Sandwiches and chips are great and also some peach flavored tea is something differnt to take.
I served him everything in paper bowls, with plastic spoons and plenty of napkins.
That way, no mess, no clean up…just throw in trash.
A big favorite is brownies. I buy Betty Crocker Brownies for around 2.25 per box.
Easy mix, put in 9X13 pan and bake. I cut them hot which makes no less than 24. and put on a plastic plate and cover with foil. Chocolate is super for grieving and for recovering.
Keep it simple…preferrably easy finger food, and easy salads.
Easy slaw: one pkg of shredded slaw, dressing: vinegar, sugar, mayo mixed and it you really want to make it great…put in some of the Kraft Sandwich spread.
Another easy throw together salad: black beans, navy beans, frozen corn, cut up red onion, green, yellow, red/ orange peppers for crunch. Make an easy vinegrette: red wine vinegar, honey, olive oil, salt, mix…marinate and it gets better the more it is left in the referator for days. Take paper plates and plastic forks…throw away…

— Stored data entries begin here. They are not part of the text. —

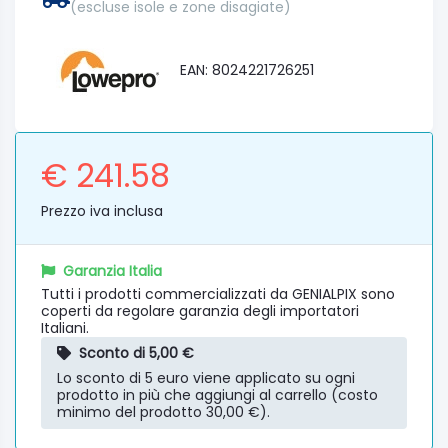
(escluse isole e zone disagiate)
EAN: 8024221726251
€ 241.58
Prezzo iva inclusa
Garanzia Italia
Tutti i prodotti commercializzati da GENIALPIX sono
coperti da regolare garanzia degli importatori
Italiani.
Sconto di 5,00 €
Lo sconto di 5 euro viene applicato su ogni
prodotto in più che aggiungi al carrello (costo
minimo del prodotto 30,00 €).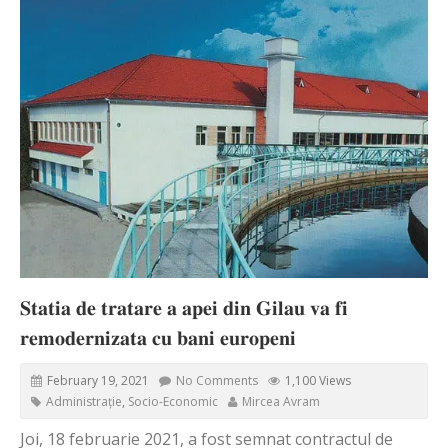
𝐒𝐭𝐚𝐭𝐢𝐚 𝐝𝐞 𝐭𝐫𝐚𝐭𝐚𝐫𝐞 𝐚 𝐚𝐩𝐞𝐢 𝐝𝐢𝐧 𝐆𝐢𝐥𝐚𝐮 𝐯𝐚 𝐟𝐢
𝐫𝐞𝐦𝐨𝐝𝐞𝐫𝐧𝐢𝐳𝐚𝐭𝐚 𝐜𝐮 𝐛𝐚𝐧𝐢 𝐞𝐮𝐫𝐨𝐩𝐞𝐧𝐢
February 19, 2021
No Comments
1,100 Views
Administrație
,
Socio-Economic
Mircea Avram
Joi, 18 februarie 2021, a fost semnat contractul de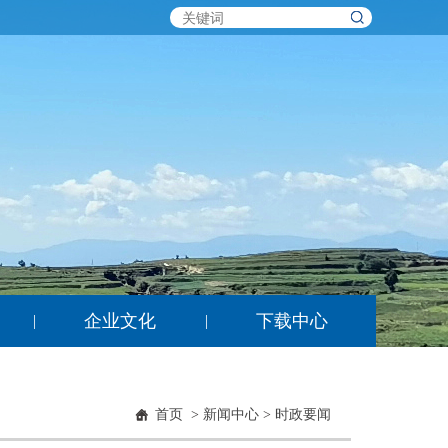
企业文化
下载中心
|
|
首页
>
新闻中心
>
时政要闻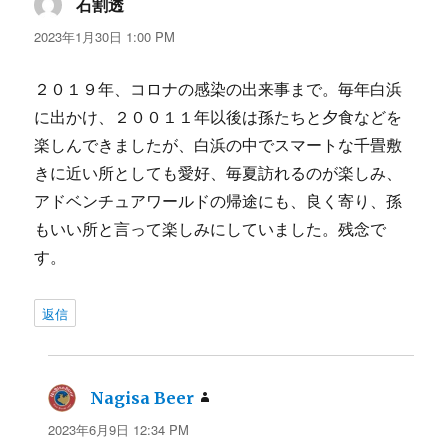
石割透
よ
り:
2023年1月30日 1:00 PM
２０１９年、コロナの感染の出来事まで。毎年白浜
に出かけ、２００１１年以後は孫たちと夕食などを
楽しんできましたが、白浜の中でスマートな千畳敷
きに近い所としても愛好、毎夏訪れるのが楽しみ、
アドベンチュアワールドの帰途にも、良く寄り、孫
もいい所と言って楽しみにしていました。残念で
す。
返信
Nagisa Beer
よ
り:
2023年6月9日 12:34 PM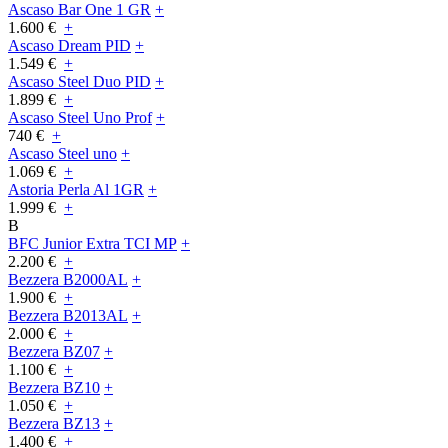
Ascaso Bar One 1 GR
+
1.600 €
+
Ascaso Dream PID
+
1.549 €
+
Ascaso Steel Duo PID
+
1.899 €
+
Ascaso Steel Uno Prof
+
740 €
+
Ascaso Steel uno
+
1.069 €
+
Astoria Perla Al 1GR
+
1.999 €
+
B
BFC Junior Extra TCI MP
+
2.200 €
+
Bezzera B2000AL
+
1.900 €
+
Bezzera B2013AL
+
2.000 €
+
Bezzera BZ07
+
1.100 €
+
Bezzera BZ10
+
1.050 €
+
Bezzera BZ13
+
1.400 €
+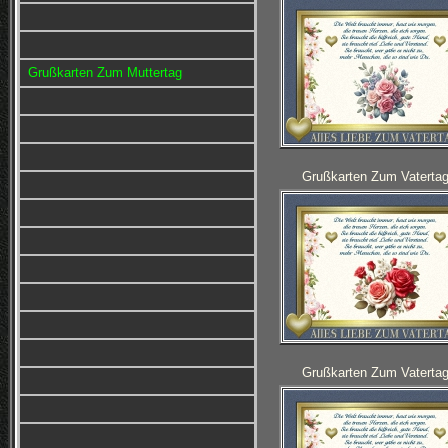
Grußkarten Zum Muttertag
Grußkarten Zum Vatertag
Grußkarten Zum Vatertag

I hope this is easy and helps you.
I’m with Huerta88 on this one - this isn’t time to reinvent the wheel. There are reasons why casseroles appear during these times.
A few thoughts:
- If they don’t cook, make sure whatever you take is already cooked and just needs reheating
- Use disposable dishes to take things over, or semi-disposable, They’ll be getting lots of things brought over. If they don’t have to keep track of which baking dish is yours, that’s one less thing they have to worry about.
- If you’re really set on taking something less casserole-ish but which still has some of the advantages of a casserole, some ideas could be: a vat of pulled pork and a bag of buns ; pot roast ; curried chicken salad and fancy rolls ; chili and cornbread ; corn chowder. Snacky things: deviled eggs ; pigs in blankets ; cookies.
When my brother died, our friend brought over a large tray of sandwich meat, various kinds, and slices of cheese, so we could make our own sandwiches. The guy that brought it went even higher in my book…
Another brought KFC.
Also, at another funerary event, somebody brought a rum cake. A thousand times better than the ordinary kind of cake!
Another time, somebody had spaghetti in one container, and the sauce in the other. Again, their stock with me went way up…
Easily impressed, i guess.
Bucket o’ chicken. We joke that that should just be called the funeral bucket at KFC. Casseroles are always good, we call them “disasteroles.” cake, pie, cookies,jello salad, anything that holds well and can be reheated if it is meant to be a hot food. Remember, your friends are also probably feeding out-of-town extended family as well as themselves.
In addition to putting the food in a disposable dish, send along some paper plates, napkins, and disposable eating utensils. Nobody is going to feel like doing dishes either.
A canned ham can be eaten cold or reheated. My mother makes a jello salad with fruit in it. Maybe bring a bag of premixed salad or one of baby carrots?